Tuesday, January 08, 2013

Boehner's whining is finding an audience

John Boehner, with an assist from Bob Woodward, is doing a nice job spinning the interpersonal side of his failed negotiations with Obama. While it's natural for right-wing media to take up his narrative, his spin is trickling into the mainstream, too.

On the right, the new image of Obama the Negotiator is oddly flattering, at least to the ears of a liberal accustomed to fretting about the president's accommodating style.. The personalized corollary of the right's current view of Obama as a legislative juggernaut is Obama as an imperious, arrogant, my-way-or-the-highway stonewaller. Here's Peggy Noonan:
He didn't deepen any relationships or begin any potential alliances with Republicans, who still, actually, hold the House. The old animosity was aggravated. Some Republicans were mildly hopeful a second term might moderate those presidential attitudes that didn't quite work the first time, such as holding himself aloof from the position and predicaments of those who oppose him, while betraying an air of disdain for their arguments. He is not quick to assume good faith.
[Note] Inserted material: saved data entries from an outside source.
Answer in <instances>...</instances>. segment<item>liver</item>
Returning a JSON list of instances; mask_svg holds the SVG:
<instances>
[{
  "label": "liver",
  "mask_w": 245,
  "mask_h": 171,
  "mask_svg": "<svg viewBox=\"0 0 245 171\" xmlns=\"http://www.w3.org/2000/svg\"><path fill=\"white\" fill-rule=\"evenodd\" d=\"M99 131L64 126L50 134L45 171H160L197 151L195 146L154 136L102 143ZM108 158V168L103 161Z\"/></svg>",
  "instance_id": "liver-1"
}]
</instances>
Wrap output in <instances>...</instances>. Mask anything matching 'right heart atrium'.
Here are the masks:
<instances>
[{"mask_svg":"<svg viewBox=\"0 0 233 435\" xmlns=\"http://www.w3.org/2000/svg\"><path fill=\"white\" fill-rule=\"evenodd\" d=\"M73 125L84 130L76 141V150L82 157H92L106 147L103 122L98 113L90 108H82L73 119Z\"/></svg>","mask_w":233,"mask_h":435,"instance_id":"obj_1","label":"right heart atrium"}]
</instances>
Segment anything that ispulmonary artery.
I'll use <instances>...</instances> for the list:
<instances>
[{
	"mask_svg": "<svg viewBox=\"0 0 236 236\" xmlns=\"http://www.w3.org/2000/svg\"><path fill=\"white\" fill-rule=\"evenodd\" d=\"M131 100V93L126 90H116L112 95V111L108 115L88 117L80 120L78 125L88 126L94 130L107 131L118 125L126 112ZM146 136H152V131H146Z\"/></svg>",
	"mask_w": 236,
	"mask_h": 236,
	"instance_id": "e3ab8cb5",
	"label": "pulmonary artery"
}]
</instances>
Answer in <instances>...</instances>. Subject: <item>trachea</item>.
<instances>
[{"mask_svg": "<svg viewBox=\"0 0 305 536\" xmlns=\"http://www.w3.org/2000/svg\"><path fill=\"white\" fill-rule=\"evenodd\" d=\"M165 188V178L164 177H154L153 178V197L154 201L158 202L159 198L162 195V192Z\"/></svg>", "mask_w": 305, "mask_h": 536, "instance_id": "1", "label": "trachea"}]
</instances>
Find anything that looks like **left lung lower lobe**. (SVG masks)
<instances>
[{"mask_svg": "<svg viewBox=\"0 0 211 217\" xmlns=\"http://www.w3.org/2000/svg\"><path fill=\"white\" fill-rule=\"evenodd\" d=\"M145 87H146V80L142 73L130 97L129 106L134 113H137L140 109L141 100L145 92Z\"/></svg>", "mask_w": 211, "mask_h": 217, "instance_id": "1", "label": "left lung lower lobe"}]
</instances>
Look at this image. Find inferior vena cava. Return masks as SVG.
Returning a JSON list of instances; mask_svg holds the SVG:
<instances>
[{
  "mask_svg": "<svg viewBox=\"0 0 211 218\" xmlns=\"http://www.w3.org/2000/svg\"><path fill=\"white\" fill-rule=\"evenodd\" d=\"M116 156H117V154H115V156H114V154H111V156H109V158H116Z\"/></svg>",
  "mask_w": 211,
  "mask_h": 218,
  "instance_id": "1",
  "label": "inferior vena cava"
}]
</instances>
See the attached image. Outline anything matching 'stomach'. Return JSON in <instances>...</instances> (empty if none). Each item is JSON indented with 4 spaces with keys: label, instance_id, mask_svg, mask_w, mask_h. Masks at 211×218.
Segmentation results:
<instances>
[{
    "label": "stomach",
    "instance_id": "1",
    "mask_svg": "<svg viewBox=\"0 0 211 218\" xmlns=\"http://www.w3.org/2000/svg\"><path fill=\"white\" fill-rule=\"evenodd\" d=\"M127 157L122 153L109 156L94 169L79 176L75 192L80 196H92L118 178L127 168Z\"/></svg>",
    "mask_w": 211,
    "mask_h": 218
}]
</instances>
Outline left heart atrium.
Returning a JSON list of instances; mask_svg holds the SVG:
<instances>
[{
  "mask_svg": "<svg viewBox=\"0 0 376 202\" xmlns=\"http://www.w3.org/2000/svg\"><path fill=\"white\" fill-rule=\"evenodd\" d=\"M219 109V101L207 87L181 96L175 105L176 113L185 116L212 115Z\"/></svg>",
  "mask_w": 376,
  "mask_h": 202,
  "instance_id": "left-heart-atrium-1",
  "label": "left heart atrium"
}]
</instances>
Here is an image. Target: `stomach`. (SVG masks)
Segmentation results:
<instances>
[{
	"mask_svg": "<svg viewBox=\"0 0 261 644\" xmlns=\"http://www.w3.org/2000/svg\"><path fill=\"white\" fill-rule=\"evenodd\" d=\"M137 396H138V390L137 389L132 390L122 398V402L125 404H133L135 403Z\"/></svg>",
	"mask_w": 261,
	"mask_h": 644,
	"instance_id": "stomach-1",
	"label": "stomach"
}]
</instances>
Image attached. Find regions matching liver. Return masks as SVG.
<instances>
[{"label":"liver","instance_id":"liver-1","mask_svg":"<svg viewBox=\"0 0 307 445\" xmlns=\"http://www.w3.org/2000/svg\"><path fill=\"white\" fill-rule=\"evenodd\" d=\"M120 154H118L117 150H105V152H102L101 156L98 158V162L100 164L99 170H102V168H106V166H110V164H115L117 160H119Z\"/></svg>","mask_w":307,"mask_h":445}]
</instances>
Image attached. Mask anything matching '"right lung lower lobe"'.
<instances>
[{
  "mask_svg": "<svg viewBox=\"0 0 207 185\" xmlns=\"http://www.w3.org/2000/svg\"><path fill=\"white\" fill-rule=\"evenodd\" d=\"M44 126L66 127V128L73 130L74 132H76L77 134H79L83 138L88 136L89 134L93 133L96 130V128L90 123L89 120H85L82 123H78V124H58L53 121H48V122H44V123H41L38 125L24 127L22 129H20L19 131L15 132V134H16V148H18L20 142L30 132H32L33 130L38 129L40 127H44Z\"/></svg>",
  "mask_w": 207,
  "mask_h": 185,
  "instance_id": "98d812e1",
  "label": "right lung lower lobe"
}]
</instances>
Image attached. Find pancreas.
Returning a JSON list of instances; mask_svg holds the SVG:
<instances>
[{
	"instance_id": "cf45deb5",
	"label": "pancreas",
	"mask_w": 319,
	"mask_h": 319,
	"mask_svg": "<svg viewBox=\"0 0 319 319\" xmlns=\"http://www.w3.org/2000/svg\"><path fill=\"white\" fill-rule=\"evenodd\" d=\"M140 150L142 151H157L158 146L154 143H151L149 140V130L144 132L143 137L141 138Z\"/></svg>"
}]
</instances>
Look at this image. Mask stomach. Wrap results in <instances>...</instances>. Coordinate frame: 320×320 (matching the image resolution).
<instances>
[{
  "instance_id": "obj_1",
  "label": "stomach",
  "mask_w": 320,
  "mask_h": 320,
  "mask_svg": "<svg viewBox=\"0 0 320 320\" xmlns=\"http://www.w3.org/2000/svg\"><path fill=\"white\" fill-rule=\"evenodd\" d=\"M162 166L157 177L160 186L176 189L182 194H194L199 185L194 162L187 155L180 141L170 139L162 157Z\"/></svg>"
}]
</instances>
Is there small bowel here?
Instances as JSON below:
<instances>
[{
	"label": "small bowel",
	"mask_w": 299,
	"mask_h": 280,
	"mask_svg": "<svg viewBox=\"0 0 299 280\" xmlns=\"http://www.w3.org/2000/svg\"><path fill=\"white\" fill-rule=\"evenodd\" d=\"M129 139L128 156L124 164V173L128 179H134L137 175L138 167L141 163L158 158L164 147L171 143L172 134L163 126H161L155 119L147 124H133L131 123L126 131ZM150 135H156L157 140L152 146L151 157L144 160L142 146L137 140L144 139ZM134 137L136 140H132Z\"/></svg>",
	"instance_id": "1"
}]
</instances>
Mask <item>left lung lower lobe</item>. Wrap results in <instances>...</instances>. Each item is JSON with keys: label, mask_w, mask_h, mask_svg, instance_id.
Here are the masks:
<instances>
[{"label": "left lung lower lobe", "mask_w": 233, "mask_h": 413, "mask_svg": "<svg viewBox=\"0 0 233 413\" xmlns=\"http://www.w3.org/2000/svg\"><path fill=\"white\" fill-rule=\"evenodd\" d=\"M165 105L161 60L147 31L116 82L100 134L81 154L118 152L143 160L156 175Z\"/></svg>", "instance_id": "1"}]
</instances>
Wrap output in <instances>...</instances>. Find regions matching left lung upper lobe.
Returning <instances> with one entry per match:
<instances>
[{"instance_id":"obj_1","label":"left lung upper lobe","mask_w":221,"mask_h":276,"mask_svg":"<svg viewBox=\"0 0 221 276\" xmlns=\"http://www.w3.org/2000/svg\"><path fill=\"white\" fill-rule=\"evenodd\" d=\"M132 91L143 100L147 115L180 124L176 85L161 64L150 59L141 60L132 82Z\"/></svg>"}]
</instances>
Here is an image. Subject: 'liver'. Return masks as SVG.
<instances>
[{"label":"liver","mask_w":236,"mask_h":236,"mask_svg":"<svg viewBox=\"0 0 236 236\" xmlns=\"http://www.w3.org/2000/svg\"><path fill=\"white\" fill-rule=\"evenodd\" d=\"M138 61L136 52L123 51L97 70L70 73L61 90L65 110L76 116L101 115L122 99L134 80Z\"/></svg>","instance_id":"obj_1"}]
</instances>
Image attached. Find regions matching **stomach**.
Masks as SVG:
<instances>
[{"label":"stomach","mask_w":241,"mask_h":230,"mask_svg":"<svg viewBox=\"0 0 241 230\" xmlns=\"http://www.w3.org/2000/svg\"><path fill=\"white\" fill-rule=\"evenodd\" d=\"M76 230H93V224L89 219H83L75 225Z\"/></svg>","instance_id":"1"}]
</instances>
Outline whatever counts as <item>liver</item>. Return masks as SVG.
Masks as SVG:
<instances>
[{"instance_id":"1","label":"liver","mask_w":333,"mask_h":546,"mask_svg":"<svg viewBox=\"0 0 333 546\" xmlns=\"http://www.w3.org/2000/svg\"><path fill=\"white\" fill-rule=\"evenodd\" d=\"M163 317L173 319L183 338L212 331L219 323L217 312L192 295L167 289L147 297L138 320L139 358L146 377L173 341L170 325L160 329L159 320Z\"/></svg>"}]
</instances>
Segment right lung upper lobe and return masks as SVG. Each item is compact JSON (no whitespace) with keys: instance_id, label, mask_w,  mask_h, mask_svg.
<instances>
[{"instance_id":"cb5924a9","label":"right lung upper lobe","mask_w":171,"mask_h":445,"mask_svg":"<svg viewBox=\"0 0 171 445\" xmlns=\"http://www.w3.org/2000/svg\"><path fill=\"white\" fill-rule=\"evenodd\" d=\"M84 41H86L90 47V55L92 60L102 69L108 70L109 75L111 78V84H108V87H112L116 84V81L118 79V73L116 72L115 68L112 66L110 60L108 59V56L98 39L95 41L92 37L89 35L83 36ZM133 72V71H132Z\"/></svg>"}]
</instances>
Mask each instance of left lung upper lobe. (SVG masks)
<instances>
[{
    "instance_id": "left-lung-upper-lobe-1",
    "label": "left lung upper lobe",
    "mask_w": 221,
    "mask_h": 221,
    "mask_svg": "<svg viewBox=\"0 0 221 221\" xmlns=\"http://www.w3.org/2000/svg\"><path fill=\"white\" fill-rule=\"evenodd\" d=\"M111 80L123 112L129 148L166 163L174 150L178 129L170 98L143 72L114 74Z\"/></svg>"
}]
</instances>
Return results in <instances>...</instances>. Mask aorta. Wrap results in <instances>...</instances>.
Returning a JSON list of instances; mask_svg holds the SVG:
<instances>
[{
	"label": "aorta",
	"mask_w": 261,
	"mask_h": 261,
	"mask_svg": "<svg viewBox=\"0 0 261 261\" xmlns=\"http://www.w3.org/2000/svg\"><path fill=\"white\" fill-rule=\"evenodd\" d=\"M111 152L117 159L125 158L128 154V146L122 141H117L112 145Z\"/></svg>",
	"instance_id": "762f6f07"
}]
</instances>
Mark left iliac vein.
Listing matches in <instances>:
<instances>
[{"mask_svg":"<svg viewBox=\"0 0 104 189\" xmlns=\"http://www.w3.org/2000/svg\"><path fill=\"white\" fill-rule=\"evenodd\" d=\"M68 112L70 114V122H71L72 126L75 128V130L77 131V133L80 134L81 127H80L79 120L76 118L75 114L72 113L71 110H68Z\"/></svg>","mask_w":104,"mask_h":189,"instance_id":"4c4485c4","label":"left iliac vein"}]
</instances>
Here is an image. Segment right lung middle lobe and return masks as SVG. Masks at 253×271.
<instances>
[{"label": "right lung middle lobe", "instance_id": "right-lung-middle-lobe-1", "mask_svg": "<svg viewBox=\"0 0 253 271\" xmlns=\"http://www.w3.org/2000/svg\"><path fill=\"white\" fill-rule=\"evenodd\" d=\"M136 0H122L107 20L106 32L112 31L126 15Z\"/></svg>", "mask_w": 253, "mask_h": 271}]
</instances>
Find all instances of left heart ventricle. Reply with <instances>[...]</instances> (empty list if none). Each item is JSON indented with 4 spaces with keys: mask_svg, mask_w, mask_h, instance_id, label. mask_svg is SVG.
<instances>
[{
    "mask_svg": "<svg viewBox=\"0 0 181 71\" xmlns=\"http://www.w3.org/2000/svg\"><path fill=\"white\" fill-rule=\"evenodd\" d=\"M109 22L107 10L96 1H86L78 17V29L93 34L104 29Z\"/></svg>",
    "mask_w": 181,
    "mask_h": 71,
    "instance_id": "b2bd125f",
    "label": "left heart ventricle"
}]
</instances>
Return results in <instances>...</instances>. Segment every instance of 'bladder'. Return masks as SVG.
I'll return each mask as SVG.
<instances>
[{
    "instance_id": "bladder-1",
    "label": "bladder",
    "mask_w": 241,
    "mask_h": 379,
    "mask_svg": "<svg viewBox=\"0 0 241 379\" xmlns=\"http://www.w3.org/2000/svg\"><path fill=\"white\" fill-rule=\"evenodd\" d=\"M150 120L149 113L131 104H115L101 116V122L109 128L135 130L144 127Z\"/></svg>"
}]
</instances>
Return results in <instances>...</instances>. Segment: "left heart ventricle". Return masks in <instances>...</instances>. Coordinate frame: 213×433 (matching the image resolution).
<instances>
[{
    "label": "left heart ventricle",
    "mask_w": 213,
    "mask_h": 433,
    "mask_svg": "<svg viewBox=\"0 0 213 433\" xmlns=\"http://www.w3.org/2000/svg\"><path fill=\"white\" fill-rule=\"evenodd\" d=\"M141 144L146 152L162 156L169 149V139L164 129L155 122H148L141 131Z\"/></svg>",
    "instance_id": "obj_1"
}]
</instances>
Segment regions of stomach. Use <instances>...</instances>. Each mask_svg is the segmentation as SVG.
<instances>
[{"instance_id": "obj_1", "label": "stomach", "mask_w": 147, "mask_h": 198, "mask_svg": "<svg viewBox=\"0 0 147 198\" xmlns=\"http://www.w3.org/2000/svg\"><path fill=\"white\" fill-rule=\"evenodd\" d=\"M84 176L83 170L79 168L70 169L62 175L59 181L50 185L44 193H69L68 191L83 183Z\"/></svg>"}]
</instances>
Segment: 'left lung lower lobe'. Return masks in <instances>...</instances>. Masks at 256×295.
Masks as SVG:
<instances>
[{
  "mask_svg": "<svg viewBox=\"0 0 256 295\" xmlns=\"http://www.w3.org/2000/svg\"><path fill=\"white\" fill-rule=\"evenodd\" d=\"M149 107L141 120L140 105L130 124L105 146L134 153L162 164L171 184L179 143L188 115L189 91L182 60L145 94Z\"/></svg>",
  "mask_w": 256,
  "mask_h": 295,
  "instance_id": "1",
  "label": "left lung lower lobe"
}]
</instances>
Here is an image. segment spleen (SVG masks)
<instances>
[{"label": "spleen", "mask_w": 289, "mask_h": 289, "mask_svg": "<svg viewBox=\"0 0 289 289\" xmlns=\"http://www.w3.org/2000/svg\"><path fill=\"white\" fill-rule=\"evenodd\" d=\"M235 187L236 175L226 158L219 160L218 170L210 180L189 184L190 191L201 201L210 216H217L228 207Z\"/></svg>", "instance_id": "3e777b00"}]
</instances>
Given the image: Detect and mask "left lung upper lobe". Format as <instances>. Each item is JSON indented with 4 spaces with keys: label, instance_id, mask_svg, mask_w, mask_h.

Some thought his election victory might liberate him, make his approach more expansive. That didn't happen.

Sunday, December 09, 2012

Obama, intrextrovert

For a year or two, we've been awash in stories casting Obama as a singularity among politicians: a successful introvert.  He doesn't schmooze congress-folk, we read ad infinitum; he doesn't butter up billionaires, or at least doesn't keep them well buttered.

It's true he's no Bill Clinton, sniffing out crowds to soothe a recurring jones for mass adulation.  But he's no classic introvert, either, as this remembrance from Maraniss's Obama reminds me:
There were certain aspects of organizing at which he excelled. 280 While Loretta Augustine-Herron and Yvonne Lloyd were wary of some streets, even in familiar neighborhoods, and warned Obama away, he had no qualms about walking down any block or entering any house, no matter how threatening or odd. His life’s history was at work here. When you spend several formative years starting at age six immersed in an unfamiliar culture on the other side of the world, walking the exotic alleyways and pathways of the Menteng Dalam neighborhood of Jakarta, and figure out how to survive and thrive there, learning the language, seeming so at home that Indonesians come to think of you as one of them, nothing after that can seem too intimidating. But Lloyd was shocked one day when Obama reported that he had eaten at the house of a woman who was known for being a packrat, with old newspapers and detritus stacked high everywhere. “I said, ‘Did you go over and eat in that house? It’s not exactly the safest place in the world.’… He’d say, ‘Yeah, it was interesting.’ We’d say, ‘You need to stay away. Don’t walk through there.’ He’d laugh. It didn’t bother him. He was on that level with all of those people. I don’t know how he managed it because they were leery [of anyone walking up to their doors]. It was the way he approached them. That has a lot to do with why they would let him in. It’s like he belonged. Now he didn’t, and we know he didn’t, but he gave them kind of that feeling.”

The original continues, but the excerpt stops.